Vue.js uses the Object.defineProperty method of ES5 to directly transform the properties of native data objects into getters and setters, implements dependency collection and triggering within these two functions, and perfectly supports nested object structures. For arrays, changes to the array are monitored by a mutable method that wraps the array (such as push). This makes manipulating Vue.js data almost the same as manipulating native objects [Note: When adding/deleting attributes or modifying elements at specific positions in an array, you need to call specific functions, such as obj.$add(key, value) to Trigger an update. This is limited by ES5 language features. ], the logic of data operation is clearer and smoother, and the integration with third-party data synchronization solutions is also more convenient.

 

 

Vue.js components can be understood as ViewModel classes with predefined behaviors. A component can predefine many options, but the core ones are the following:

Template (template): The template declares the mapping between the data and the DOM that is ultimately displayed to the user.

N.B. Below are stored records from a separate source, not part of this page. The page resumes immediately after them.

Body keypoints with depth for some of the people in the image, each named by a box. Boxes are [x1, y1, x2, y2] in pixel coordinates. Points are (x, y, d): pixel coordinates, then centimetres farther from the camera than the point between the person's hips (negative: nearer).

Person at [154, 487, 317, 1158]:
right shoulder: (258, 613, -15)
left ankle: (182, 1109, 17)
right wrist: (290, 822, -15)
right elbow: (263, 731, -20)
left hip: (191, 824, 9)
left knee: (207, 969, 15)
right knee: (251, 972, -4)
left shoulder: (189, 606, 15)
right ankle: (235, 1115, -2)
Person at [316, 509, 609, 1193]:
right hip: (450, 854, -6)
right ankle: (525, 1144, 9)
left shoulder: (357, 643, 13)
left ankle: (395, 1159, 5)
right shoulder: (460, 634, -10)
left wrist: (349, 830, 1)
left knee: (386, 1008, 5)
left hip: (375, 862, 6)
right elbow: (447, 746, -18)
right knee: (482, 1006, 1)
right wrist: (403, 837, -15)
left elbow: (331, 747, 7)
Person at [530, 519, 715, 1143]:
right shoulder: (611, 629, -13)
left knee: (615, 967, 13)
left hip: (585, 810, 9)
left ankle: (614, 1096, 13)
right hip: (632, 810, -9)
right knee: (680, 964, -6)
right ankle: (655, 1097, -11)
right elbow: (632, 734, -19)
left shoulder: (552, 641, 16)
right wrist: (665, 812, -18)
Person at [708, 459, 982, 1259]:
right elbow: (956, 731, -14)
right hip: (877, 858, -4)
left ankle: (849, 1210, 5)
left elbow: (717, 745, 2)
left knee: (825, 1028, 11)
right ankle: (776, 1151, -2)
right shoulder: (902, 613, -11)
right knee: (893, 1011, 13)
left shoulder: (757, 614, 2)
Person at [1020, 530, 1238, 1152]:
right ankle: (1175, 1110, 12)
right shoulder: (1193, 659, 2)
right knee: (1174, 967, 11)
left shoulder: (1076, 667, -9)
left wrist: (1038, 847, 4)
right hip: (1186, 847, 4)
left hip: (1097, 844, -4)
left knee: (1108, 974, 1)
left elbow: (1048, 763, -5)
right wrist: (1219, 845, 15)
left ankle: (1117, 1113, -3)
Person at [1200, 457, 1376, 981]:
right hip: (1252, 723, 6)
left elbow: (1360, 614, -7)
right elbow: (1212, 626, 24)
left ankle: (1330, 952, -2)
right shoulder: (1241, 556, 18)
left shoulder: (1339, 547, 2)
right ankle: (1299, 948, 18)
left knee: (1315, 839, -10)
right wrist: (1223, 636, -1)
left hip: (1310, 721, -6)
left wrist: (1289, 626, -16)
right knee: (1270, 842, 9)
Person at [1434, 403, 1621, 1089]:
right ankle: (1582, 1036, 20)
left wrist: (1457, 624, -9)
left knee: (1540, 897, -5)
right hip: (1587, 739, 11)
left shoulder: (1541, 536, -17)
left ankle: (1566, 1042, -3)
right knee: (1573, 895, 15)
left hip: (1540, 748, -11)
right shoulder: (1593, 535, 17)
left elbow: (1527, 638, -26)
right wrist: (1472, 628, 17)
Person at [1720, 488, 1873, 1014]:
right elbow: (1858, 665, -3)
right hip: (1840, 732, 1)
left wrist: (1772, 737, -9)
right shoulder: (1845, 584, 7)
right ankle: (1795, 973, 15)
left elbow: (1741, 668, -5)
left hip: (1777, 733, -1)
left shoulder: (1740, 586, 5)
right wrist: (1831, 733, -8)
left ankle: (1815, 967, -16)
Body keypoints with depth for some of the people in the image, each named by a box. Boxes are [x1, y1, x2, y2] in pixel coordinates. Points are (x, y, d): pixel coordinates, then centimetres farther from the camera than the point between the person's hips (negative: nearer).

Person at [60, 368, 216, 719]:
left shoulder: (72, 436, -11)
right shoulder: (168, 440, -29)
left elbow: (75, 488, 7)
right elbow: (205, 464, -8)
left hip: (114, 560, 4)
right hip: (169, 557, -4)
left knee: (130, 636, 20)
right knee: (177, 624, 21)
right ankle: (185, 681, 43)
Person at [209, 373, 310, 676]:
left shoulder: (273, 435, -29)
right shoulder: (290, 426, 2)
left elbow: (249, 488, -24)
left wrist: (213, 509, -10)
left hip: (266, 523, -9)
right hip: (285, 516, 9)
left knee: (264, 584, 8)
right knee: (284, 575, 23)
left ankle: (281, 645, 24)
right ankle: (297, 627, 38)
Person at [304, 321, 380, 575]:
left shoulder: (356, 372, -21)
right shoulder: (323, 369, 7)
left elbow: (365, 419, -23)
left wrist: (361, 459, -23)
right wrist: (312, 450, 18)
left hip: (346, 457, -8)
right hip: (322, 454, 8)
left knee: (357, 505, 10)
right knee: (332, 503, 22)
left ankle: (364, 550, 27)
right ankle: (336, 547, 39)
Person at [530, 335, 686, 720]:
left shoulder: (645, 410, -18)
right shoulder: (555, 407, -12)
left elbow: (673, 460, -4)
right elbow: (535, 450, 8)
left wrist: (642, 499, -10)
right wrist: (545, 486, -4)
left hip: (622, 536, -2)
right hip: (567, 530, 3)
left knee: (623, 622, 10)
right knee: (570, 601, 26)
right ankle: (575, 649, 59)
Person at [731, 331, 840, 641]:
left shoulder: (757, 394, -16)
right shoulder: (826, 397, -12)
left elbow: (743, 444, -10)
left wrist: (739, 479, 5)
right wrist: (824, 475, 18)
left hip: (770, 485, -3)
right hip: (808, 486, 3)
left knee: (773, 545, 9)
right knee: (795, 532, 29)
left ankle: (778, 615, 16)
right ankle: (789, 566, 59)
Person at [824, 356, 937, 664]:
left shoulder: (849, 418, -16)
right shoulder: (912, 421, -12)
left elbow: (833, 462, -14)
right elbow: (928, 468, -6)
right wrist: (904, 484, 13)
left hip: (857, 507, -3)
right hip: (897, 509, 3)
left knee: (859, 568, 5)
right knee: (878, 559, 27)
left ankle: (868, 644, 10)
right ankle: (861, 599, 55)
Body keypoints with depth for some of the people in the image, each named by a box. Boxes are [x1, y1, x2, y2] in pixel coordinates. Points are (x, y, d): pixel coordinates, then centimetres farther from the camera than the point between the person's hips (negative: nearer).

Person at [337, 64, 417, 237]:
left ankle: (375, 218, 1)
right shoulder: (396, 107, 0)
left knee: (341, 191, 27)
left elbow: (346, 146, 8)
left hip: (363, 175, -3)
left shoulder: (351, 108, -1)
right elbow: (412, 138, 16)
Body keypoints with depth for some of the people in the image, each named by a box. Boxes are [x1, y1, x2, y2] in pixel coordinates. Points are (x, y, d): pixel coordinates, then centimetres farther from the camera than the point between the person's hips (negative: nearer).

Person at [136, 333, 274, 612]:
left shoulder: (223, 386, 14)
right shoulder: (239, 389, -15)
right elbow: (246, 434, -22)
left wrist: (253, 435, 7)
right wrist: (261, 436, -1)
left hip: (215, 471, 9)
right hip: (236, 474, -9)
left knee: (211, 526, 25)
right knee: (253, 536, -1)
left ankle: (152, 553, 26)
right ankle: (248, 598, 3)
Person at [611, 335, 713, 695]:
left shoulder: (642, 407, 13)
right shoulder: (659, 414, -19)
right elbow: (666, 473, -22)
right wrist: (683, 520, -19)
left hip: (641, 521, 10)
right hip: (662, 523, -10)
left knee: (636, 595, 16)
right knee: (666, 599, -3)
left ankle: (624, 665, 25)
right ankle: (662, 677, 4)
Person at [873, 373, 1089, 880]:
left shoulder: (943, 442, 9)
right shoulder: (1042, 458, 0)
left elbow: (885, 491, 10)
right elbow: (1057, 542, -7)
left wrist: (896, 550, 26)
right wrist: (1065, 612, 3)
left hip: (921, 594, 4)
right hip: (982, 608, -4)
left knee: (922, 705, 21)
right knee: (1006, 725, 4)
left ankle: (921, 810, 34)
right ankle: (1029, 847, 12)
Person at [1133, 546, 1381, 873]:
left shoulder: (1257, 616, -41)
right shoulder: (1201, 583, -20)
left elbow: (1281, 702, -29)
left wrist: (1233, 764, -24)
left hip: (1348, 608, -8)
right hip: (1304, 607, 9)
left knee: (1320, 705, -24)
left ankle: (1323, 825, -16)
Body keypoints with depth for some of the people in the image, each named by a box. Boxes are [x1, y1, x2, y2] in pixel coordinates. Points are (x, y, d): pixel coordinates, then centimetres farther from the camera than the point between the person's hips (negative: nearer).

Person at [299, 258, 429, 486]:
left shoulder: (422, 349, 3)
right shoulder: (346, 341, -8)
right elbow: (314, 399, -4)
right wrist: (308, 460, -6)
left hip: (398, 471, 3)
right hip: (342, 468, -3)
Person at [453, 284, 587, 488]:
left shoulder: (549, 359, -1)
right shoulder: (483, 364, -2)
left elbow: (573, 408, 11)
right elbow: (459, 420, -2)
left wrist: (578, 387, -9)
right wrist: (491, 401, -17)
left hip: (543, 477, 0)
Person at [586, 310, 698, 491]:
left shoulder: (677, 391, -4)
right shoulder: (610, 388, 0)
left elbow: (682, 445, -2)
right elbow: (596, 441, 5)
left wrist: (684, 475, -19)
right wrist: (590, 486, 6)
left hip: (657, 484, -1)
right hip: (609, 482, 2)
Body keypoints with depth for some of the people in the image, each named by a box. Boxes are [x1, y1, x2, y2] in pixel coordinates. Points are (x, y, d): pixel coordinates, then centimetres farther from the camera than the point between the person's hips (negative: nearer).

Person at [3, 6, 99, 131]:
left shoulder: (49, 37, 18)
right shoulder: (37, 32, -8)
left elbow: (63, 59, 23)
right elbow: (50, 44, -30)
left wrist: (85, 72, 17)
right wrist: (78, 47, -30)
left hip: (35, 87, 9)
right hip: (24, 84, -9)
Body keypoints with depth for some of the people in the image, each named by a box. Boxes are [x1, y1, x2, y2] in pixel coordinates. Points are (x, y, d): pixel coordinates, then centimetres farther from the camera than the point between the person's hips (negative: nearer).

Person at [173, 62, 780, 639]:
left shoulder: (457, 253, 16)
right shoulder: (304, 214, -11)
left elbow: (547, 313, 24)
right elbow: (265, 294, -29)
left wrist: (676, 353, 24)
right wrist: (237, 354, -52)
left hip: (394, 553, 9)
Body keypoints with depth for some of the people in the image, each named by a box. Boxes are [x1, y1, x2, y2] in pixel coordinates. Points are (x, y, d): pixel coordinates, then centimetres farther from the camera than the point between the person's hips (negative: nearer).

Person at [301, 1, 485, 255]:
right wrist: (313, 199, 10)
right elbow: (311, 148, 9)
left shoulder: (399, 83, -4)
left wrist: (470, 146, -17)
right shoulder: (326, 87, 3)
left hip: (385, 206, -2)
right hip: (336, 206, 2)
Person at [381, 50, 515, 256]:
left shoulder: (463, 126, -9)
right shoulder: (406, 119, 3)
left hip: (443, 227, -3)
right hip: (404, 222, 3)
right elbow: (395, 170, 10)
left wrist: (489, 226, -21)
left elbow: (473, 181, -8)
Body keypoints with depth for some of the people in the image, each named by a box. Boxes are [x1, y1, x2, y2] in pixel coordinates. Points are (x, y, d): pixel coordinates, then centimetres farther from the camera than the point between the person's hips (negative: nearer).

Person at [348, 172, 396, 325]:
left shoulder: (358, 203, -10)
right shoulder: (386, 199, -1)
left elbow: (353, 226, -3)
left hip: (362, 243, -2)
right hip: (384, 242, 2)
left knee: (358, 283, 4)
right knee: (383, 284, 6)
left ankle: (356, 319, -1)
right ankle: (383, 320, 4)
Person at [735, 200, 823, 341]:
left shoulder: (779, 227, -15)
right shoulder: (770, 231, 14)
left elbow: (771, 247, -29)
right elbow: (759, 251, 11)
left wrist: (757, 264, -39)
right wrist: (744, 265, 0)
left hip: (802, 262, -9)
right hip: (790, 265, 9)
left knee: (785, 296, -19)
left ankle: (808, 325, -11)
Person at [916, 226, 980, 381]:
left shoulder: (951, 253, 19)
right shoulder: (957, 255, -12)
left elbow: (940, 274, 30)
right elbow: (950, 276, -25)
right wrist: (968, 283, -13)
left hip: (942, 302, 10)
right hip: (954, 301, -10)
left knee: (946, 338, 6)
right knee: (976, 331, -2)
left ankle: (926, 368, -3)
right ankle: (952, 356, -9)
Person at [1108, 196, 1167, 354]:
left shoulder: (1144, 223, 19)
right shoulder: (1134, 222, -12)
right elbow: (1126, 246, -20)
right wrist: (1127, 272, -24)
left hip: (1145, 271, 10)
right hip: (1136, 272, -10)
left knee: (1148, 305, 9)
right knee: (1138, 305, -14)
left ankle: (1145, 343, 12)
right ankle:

Initial data (data): The initial data state of a component. For reusable components, this is usually private state.

Accepted external parameters (props): data is passed and shared between components through parameters. Parameters default to one-way binding (top-to-bottom), but can also be explicitly declared to be two-way bound.

Methods: Changes to data are generally performed within the component's methods. User input events can be bound to component methods through the v-on directive.

Lifecycle hooks: A component triggers multiple lifecycle hooks, such as created, attached, destroyed, etc. In these hook functions, we can encapsulate some custom logic. Compared with traditional MVC, it can be understood that the logic of the Controller is dispersed into these hook functions.

Private resources (assets): In Vue.js, user-defined instructions, filters, components, etc. are collectively referred to as resources. Since globally registered resources are prone to naming conflicts, a component can declare its own private resources. Private resources can only be called by the component and its subcomponents.